Mexican authorities said they arrested a fourth suspect Thursday in the killing of three film students who were abducted, tortured and dissolved in acid, an episode that triggered outrage in a crime-weary nation.
The suspect, identified only as Miguel Angel “N,” was found hiding out in the small municipality of Degollado in the western state of Jalisco, said state prosecutor Raul Sanchez Jimenez.
“Statements by the three suspects in custody enabled investigators to locate” him, Sanchez told a press conference.
He will be charged with aggravated kidnapping, the prosecutor said.

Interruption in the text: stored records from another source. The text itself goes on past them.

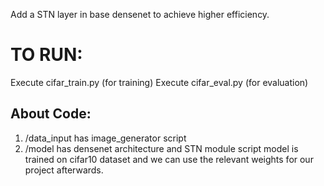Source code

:Add a STN layer in base densenet to achieve higher efficiency. 
# TO RUN:
Execute cifar_train.py  (for training)
Execute cifar_eval.py   (for evaluation)

## About Code:
1. /data_input has image_generator script
2. /model has densenet architecture and STN module script
model is trained on cifar10 dataset and we can use the relevant weights for our project afterwards.
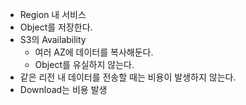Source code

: - Region 내 서비스
- Object를 저장한다.
- S3의 Availability
	- 여러 AZ에 데이터를 복사해둔다.
	- Object를 유실하지 않는다.
- 같은 리전 내 데이터를 전송할 때는 비용이 발생하지 않는다.
- Download는 비용 발생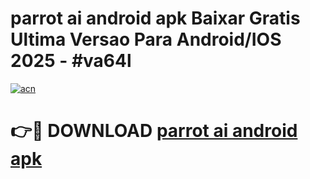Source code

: # parrot ai android apk Baixar Gratis Ultima Versao Para Android/IOS 2025 - #va64l

[![acn](https://github.com/user-attachments/assets/0f9c940e-d8b0-45ae-aac7-cd30a18b3e1c)](https://app.mediaupload.pro?title=parrot_ai_android_apk&ref=02M)

# 👉🔴 DOWNLOAD [parrot ai android apk](https://app.mediaupload.pro?title=parrot_ai_android_apk&ref=02M)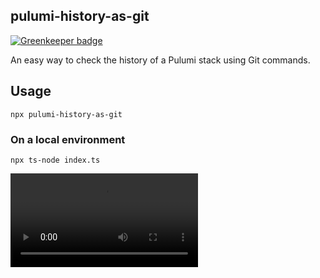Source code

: ## pulumi-history-as-git

[![Greenkeeper badge](https://badges.greenkeeper.io/bperel/pulumi-history-as-git.svg)](https://greenkeeper.io/)

An easy way to check the history of a Pulumi stack using Git commands.

## Usage

`npx pulumi-history-as-git`

### On a local environment

`npx ts-node index.ts`

![](demo.mp4)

The students — Javier Salomon Aceves Gastelum, 25; Daniel Diaz, 20; and Marco Avalos, 20 — went missing on March 19 as they returned from shooting a film project outside Guadalajara, Mexico’s second city, where they attended the University of Audiovisual Media.

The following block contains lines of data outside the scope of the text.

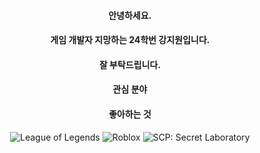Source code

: <div style="text-align: center;">

#### 안녕하세요.

#### 게임 개발자 지망하는 24학번 강지원입니다.

#### 잘 부탁드립니다.

#### 관심 분야

#### 좋아하는 것
![League of Legends](https://img.shields.io/badge/League%20of%20Legneds-lightgrey?logo=League%20of%20Legends&logoColor=white&color=lightgrey)
![Roblox](https://img.shields.io/badge/Roblox-red?logo=Roblox&logoColor=red&color=black)
![SCP: Secret Laboratory](https://img.shields.io/badge/SCP%3A%20Secret%20Laboratory-lightgrey?logo=SCP%20Foundation&logoColor=white&color=black)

Investigators say members of the powerful Jalisco New Generation drug cartel appear to have mistaken them for members of a rival group, the New Plaza Cartel, because they were staying in the house of a relative who had ties to the latter.
All four suspects in custody are believed to belong to Jalisco New Generation.
Witnesses said the students were intercepted by a group of men disguised as police who ushered them into two other cars and fled.
They were then taken to a cartel safe house and tortured, investigators say. When Aceves died of his injuries, the kidnappers killed the other two students and dissolved the bodies in barrels of sulfuric acid.
The case drew protests from tens of thousands of their fellow students, backed by Mexican film luminaries such as Oscar-winning directors Guillermo del Toro and Alfonso Cuaron.
Authorities initially said there were four suspects in the case, but Sanchez said they are now looking for two more.
One of the suspects arrested last month, a rapper and YouTube star known as “QBA,” has confessed to dissolving the bodies in acid, according to investigators.
QBA, whose real name is Christian Omar Palma Gutierrez, allegedly received 3,000 pesos ($159) a week to work for Jalisco New Generation.
He has a YouTube page with 135,000 subscribers and millions of views where he posted professionally shot rap videos about violence, weapons and drugs.